Nyoman Tekat, salah seorang tokoh Jimbaran mengungkapkan, sebelum Indonesia merdeka, warga sudah menjadi penggarap tanah-tanah tersebut. Waktunya sudah berpuluh-puluh tahun sejak Kerajaan Mengwi. Tanah-tanah tersebut warisan dari Kerajaan Mengwi untuk pelaba Pura Ulun Suwi. “Tanah tersebut digarap warga, kemudian hasilnya dibagi untuk kepentingan pura berupa palawija,” tegas mantan anggota DPRD Badung tersebut.

Tekat juga mengatakan setiap "aci" (persembahan), krama dikenakan uran (urunan) berupa ayam untuk tabuh rah di Pura Ulun Suwi. Seiring waktu, hasil bumi tak lagi mencukupi untuk biaya "aci" sehingga akhirnya sistem pun diubah dengan sistem penglagan. “Penyakap membayar iuran antara Rp 2.500 hingga Rp 7.000 (nilai waktu itu, red) per garapan yang luasnya 1 hingga 5 hektar,” tegasnya.

Seiring berjalan waktu, setelah merdeka, tanah tersebut dikuasai oleh negara dan pada tahun 1994-1995 terjadi penggusuran massal. “Saat itu, pendidikan warga sangat kurang sehingga tidak tahu ke mana harus mengadu. Tanah diambilalih aparat dan pembebasannya kurang manusiawi dan tanah itu wajib diserahkan ke PT CTS,” ungkapnya.

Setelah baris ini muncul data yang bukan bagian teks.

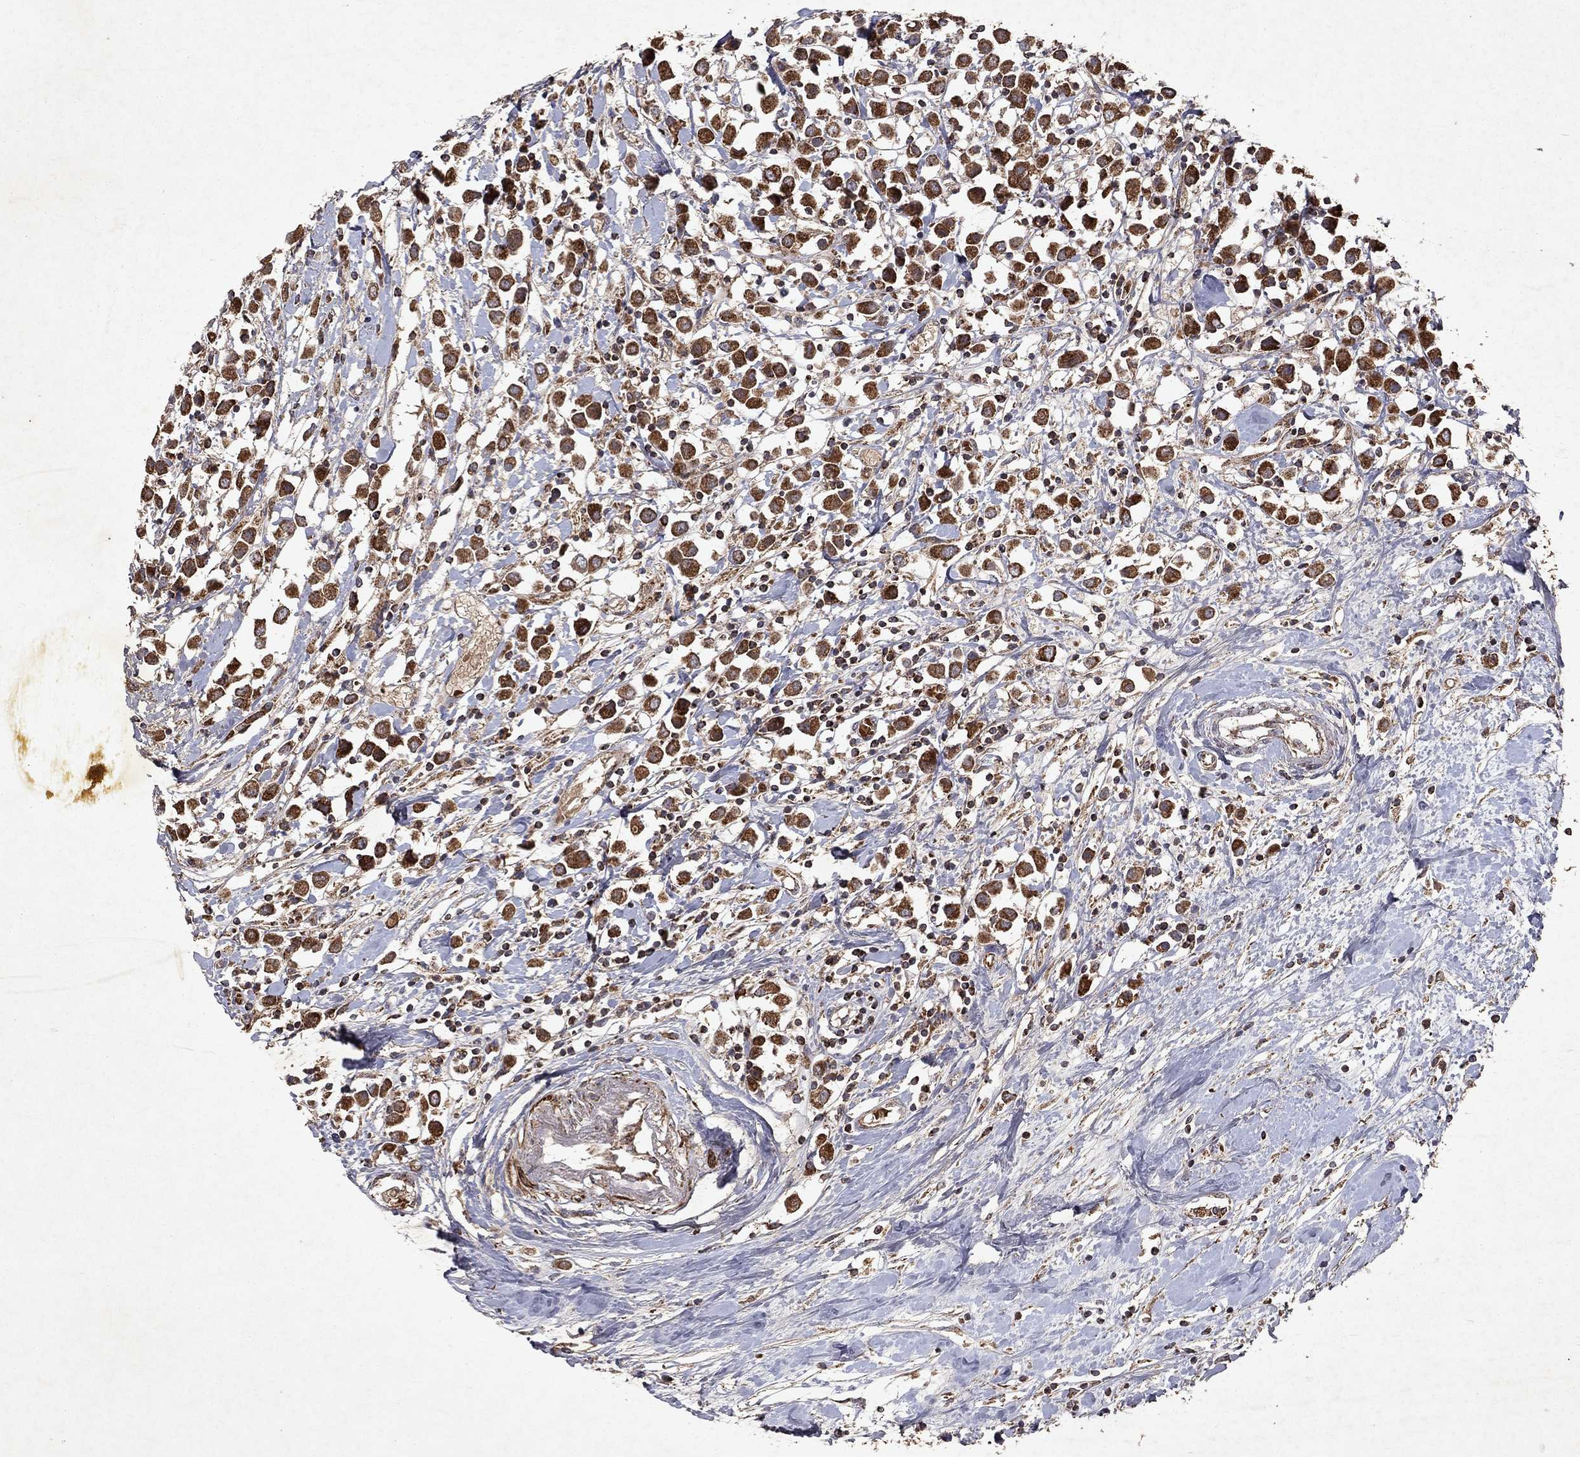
{"staining": {"intensity": "strong", "quantity": ">75%", "location": "cytoplasmic/membranous"}, "tissue": "breast cancer", "cell_type": "Tumor cells", "image_type": "cancer", "snomed": [{"axis": "morphology", "description": "Duct carcinoma"}, {"axis": "topography", "description": "Breast"}], "caption": "The image reveals immunohistochemical staining of breast invasive ductal carcinoma. There is strong cytoplasmic/membranous staining is seen in approximately >75% of tumor cells.", "gene": "PYROXD2", "patient": {"sex": "female", "age": 61}}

Baca Juga: DPRD Bali Rapat Kolaborasi Multisektor Bahas Tantangan dan Peluang Pariwisata

Beranjak dari permasalahan tersebut, warga berkumpul untuk menyatukan visi sehingga harapannya tanah bisa kembali kepada desa adat dan penggarap. Setelah berkoordinasi dengan bendesa adat dan tim hukum, pihaknya melakukan "class action" ke PN Denpasar dan melakukan audiensi ke Kejaksaan Tinggi Bali dengan bukti-bukti untuk dikaji.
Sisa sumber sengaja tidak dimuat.